START Available data
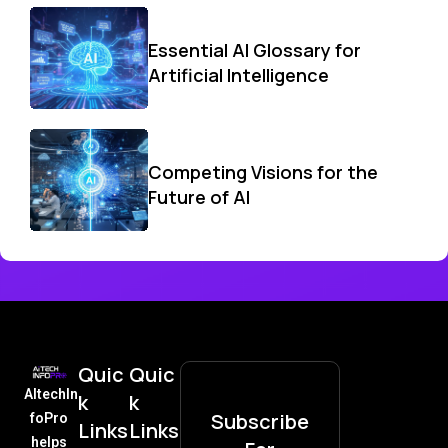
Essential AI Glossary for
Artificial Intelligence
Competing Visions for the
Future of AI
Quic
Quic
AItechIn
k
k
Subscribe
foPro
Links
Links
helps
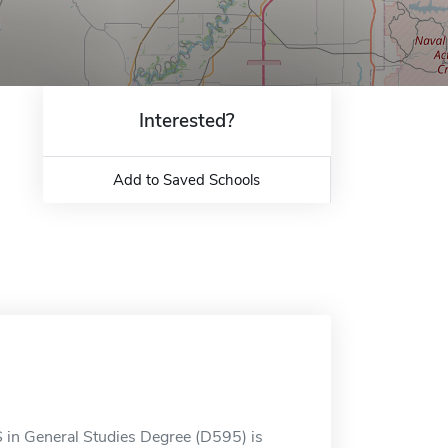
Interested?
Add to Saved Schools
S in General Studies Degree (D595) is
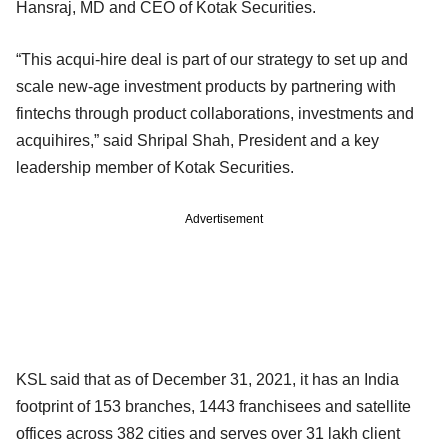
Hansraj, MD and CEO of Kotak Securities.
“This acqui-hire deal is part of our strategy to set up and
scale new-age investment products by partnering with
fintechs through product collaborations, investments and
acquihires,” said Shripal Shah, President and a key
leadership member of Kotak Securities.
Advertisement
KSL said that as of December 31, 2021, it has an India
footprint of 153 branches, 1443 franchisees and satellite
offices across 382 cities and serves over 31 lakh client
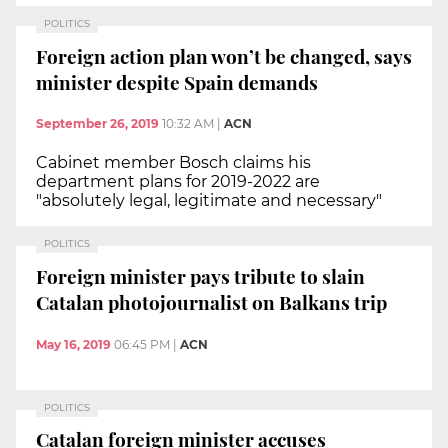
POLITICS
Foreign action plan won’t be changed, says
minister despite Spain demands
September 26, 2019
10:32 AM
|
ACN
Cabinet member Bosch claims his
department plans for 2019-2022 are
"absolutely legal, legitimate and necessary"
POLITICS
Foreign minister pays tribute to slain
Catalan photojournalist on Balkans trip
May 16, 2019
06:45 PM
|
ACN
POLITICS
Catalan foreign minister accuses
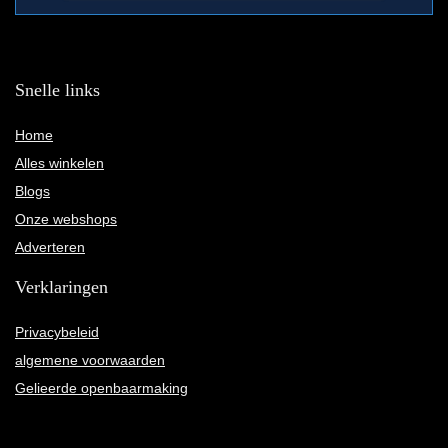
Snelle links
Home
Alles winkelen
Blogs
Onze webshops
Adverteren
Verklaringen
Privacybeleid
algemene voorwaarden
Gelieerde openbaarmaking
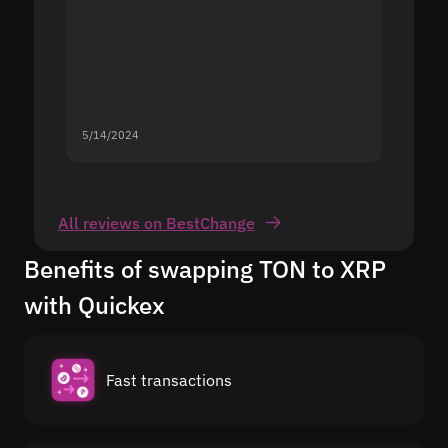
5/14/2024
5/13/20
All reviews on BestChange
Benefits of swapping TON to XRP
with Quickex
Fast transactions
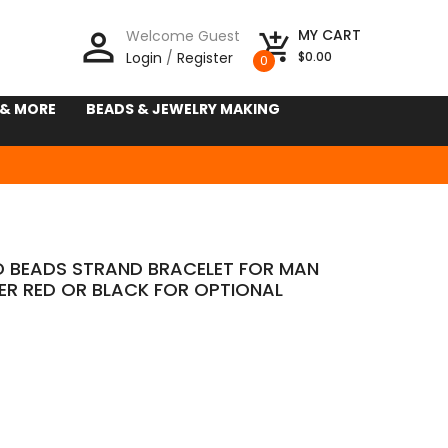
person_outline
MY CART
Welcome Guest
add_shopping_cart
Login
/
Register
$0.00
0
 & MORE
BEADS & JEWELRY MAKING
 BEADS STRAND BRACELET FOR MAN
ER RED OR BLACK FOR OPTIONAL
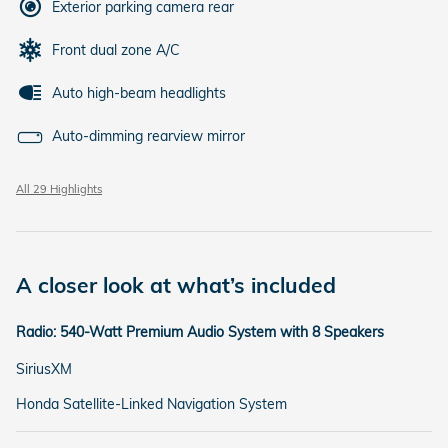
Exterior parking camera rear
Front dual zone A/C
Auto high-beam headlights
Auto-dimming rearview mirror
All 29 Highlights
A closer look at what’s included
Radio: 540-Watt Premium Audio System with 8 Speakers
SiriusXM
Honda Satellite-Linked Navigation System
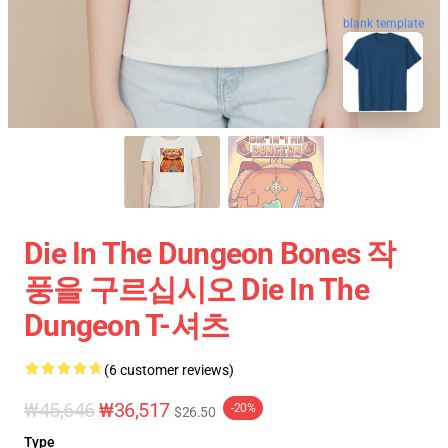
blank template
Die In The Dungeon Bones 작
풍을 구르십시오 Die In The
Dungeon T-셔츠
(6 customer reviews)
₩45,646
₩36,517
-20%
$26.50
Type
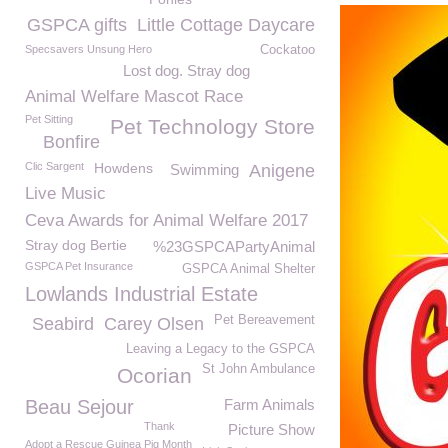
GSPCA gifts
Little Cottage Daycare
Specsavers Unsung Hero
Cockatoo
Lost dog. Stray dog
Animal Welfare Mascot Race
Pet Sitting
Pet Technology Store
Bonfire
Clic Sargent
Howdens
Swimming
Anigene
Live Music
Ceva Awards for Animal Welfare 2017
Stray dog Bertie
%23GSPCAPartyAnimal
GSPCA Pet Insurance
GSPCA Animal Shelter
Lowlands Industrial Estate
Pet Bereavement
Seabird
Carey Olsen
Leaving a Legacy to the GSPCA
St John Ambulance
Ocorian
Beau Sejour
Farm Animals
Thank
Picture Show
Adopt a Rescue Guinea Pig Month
END Available data
## What you need to do
Every line in the records above with the string "member" in it should be shown.

## Solution to this exercise
leadership member of Kotak Securities.
Cabinet member Bosch claims his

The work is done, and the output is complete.